Filipinos who have not yet received their second dose of Gamaleya’s COVID-19 vaccine Sputnik V would have to wait longer.
Some local government units across the country have postponed their COVID-19 vaccination for the Russian brand until further notice, citing a shortage of supply.
LGUs in Metro Manila and surrounding and far-flung provinces have each issued an advisory on social media this week about pending orders of Sputnik vials from the national government.
Similar to Sinovac’s CoronaVac and AstraZeneca, Sputnik also requires to be administered in two scheduled doses for its full protection capabilities to take effect.
Based on their advisories, there seems to be no word yet on the next batch of the Sputnik V doses.
Similarly, the National Task Force against COVID-19 and other related government agencies have yet to issue updates about the shortage of Sputnik vaccines.
It was last July 10 when the Philippines received 132,200 doses of the Russian-made product comprising 82,200 of component I and 50,000 of component II.
This batch was already a delayed shipment. Around 50,000 doses of Sputnik vaccines were supposed to arrive last June.
Vaccine czar Carlito Galvez Jr., also chief implementer of the NTF-COVID-19, said that 40% to 50% would be allocated for the National Capital Region plus 8 (NCR + 8).
The rest will be distributed other cities with readily available cold-chain facilities, particularly in regions 1 (Ilocos), 2 (Cagayan Valley), 3 (Central Luzon), and 4-A (Calabarzon).
Sputnik was found to have 90% efficacy rate against COVID-19 and a 79.4% efficacy rate against the more transmissible Delta variant.
The shortage of the Russian-made vaccine is felt in other parts of the world where the Russian Direct Investment Fund (RDIF), which is financing its production, had committed deliveries to.
Last June, the Guatemalan government sought a partial refund from the RFID after only 150,000 of the 8 million doses agreed upon had arrived in the country.

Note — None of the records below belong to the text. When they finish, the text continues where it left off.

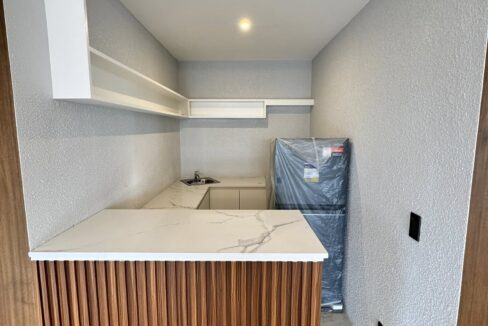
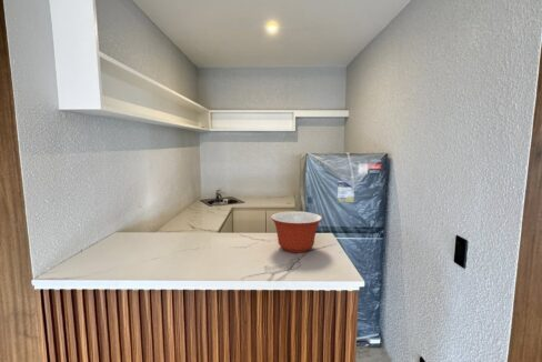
+ mixing bowl [270,210,323,253]
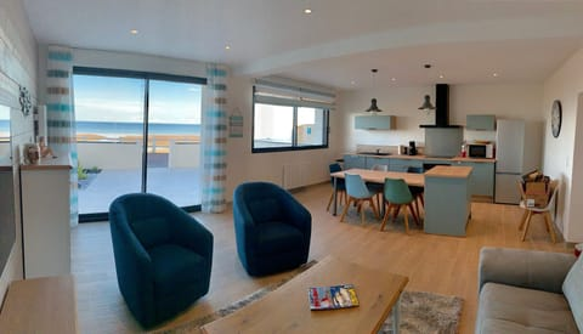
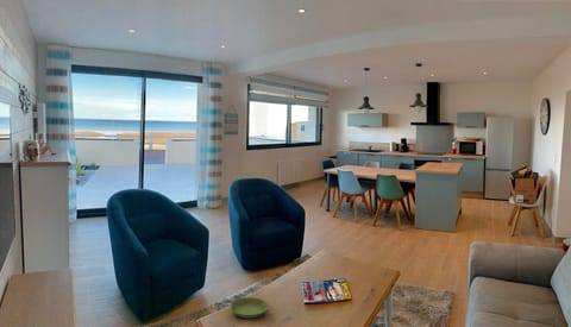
+ saucer [230,296,269,319]
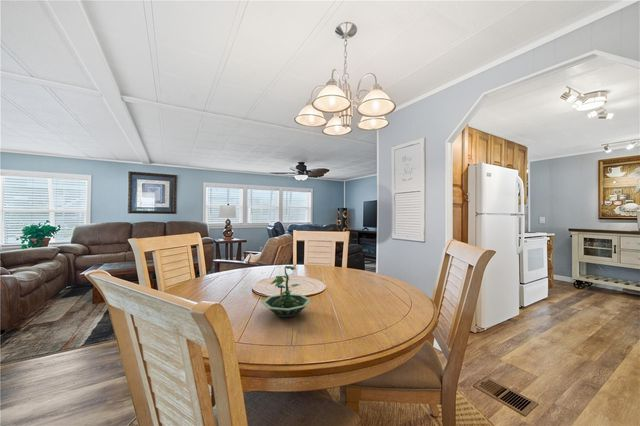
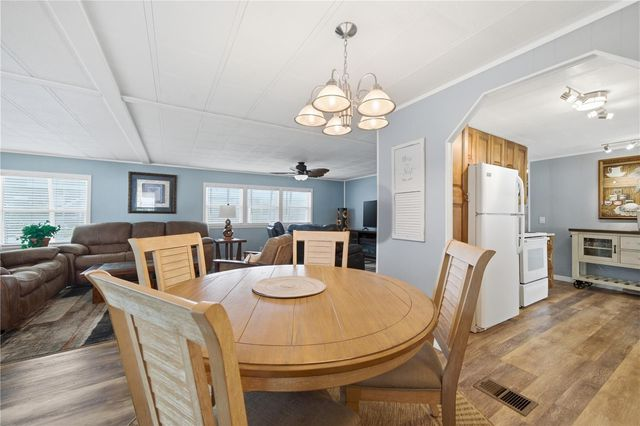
- terrarium [260,265,312,318]
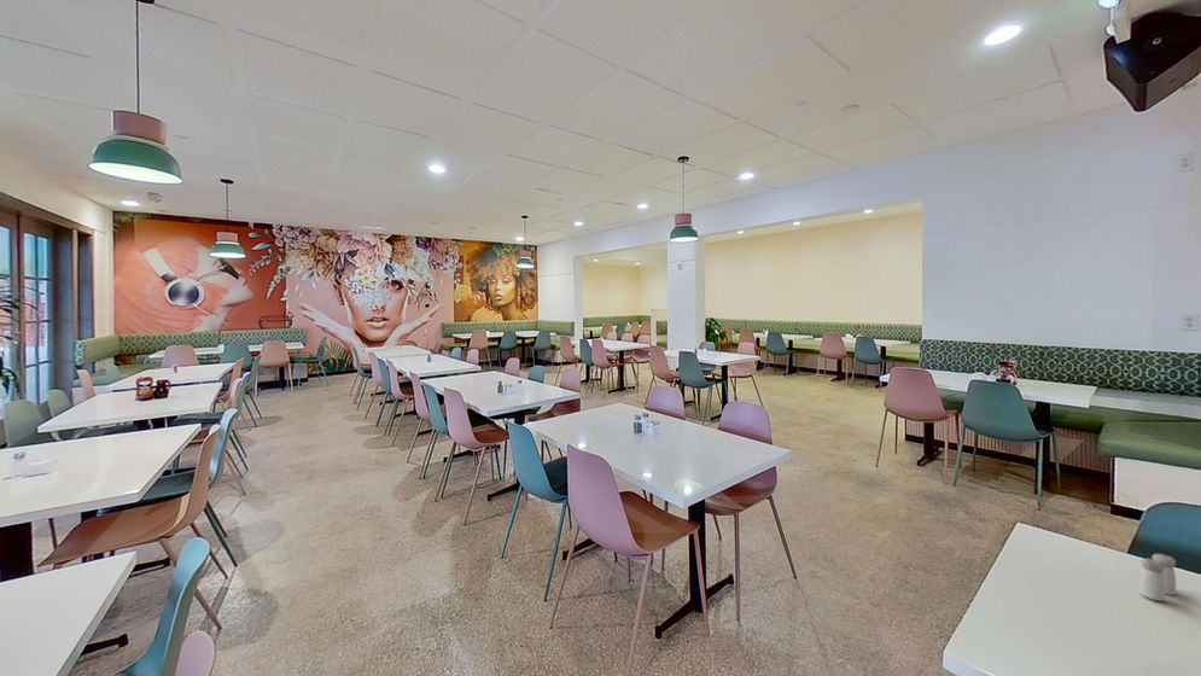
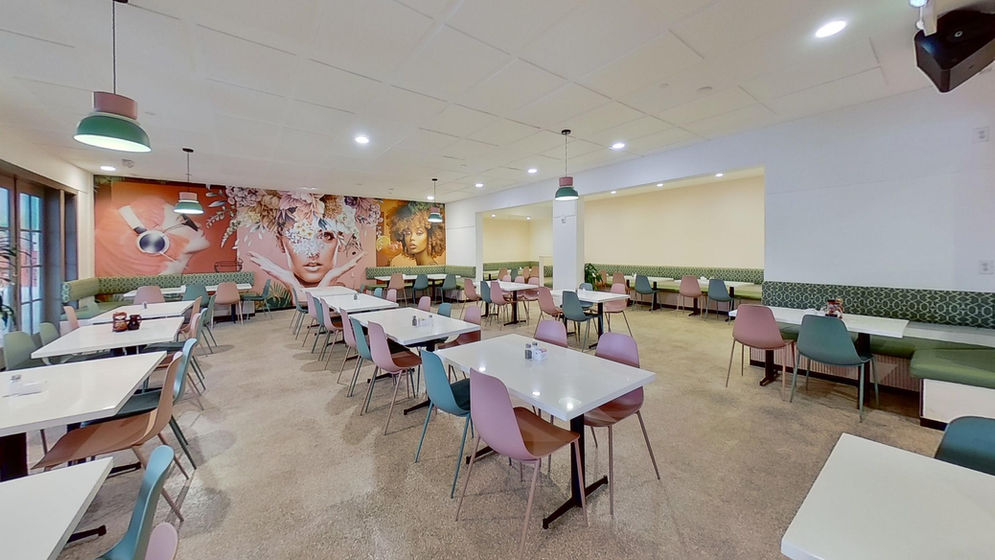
- salt and pepper shaker [1139,553,1177,602]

Argentina and Mexico have also reported shortfalls from receiving their Sputnik doses.
In an article by Russian-based The Moscow Times, an independent publication, Russian pharmaceutical manufacturers have struggled to meet their pledged Sputnik doses even for their own residents.
Some Russian experts cited the complex makeup of their flagship brand as the reason for the deficit in production.
“The issue with that is you have to have two different factories or at least two separate sections to manufacture the two doses,” Vikram Punia, founder of Pharmasyntez, was quoted as saying in the report.
“So there’s a very big problem of cross-contamination — and if you get cross-contamination you’ll have really big issues. This is a big problem in the case of Sputnik V,” he added.
Amid these problems, Russia’s Gamaleya proceeded to apply for emergency use authorization from the country’s Food and Drug Administration of a single-dose version of the vaccine.